The genetic basis of pre-eclampsia and its link with increased lifetime risk of cardiovascular diseases in women with a history of pre-eclampsia and children born from pre-eclamptic pregnancies are incompletely understood. Genetic factors have been shown to account for 55% of the liability of pre-eclampsia with 35% attributed to the maternal genetic effects and 20% to the fetal genetic effects (Cnattingius et al. Am J Med Genet 2004). Genome-wide association screening in offspring from pre-eclamptic pregnancies performed by a collaboration between research groups has already proven a successful approach in finding a common sequence variant near the fms related tyrosine kinase gene (FLT1) associated with pre-eclampsia (McGinnis et al.
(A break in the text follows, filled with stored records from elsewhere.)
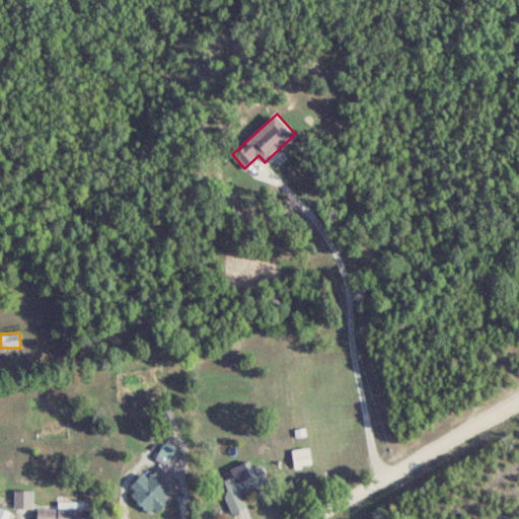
[(167,465),(175,445),(163,440),(155,459),(167,465)]
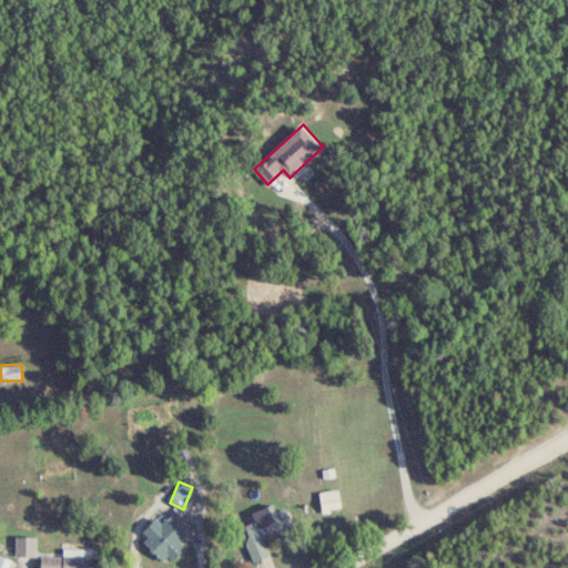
[(321,510),(341,508),(338,489),(318,490),(321,510)]
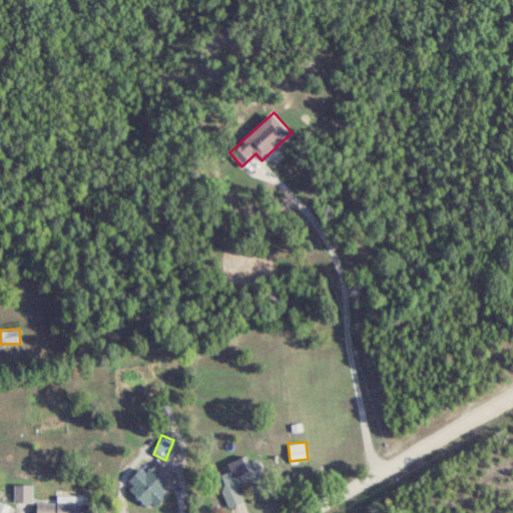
[(226,507),(243,501),(238,484),(265,475),(260,459),(244,463),(242,456),(226,461),(229,470),(216,474),(226,507)]
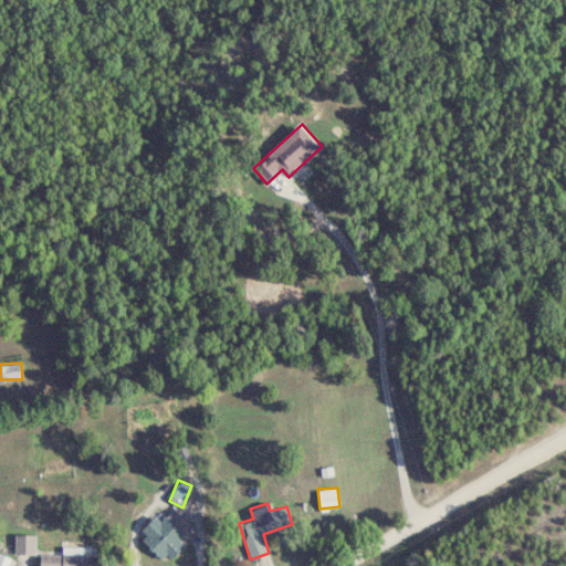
[(171,562),(185,545),(178,541),(185,532),(176,525),(182,517),(173,509),(163,521),(157,515),(139,536),(171,562)]
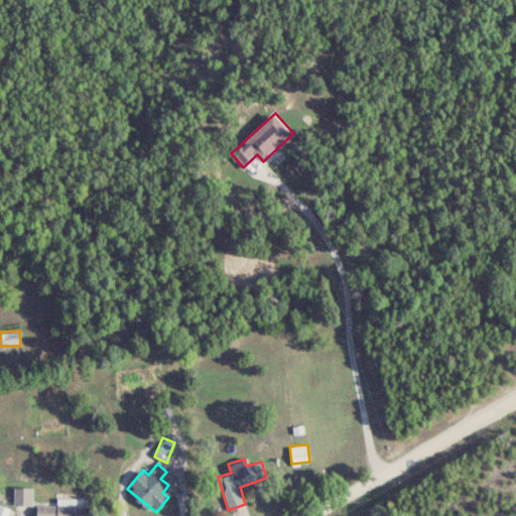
[(32,487),(14,486),(14,505),(32,505),(32,487)]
Nat Genet 2017). The sequencing approach enables identification of both common and rare variants, but is challenging in common complex disorders like pre-eclampsia. An isolated population may offer a major advantage for genetic discovery. In Finland a strong founding bottleneck has been shown to cause enrichment of some low-frequency variants (Lim et al. PLOS Genet 2014). Centrally collected registers with lifelong medical histories can be used together with genetic data to better understand diseases associated with pre-eclampsia. We designed a targeted sequencing study to screen the coding and splicing areas of genes of interest in pre-eclampsia and found maternal low-frequency variants in FLT1 which may protect from pre-eclampsia (Lokki et al. Hypertension 2017). Using data from health registers we found that the same variants may also protect from heart failure later in life. Future studies are needed to improve our understanding of the genetic background pre-eclampsia and its links to other diseases. Any new gene discovery will highlight a known pathway or reveal a new biochemical pathway in the pathogenic process leading to pre-eclampsia and may also help in prediction and in identifying individuals with higher risk for later cardiovascular disease.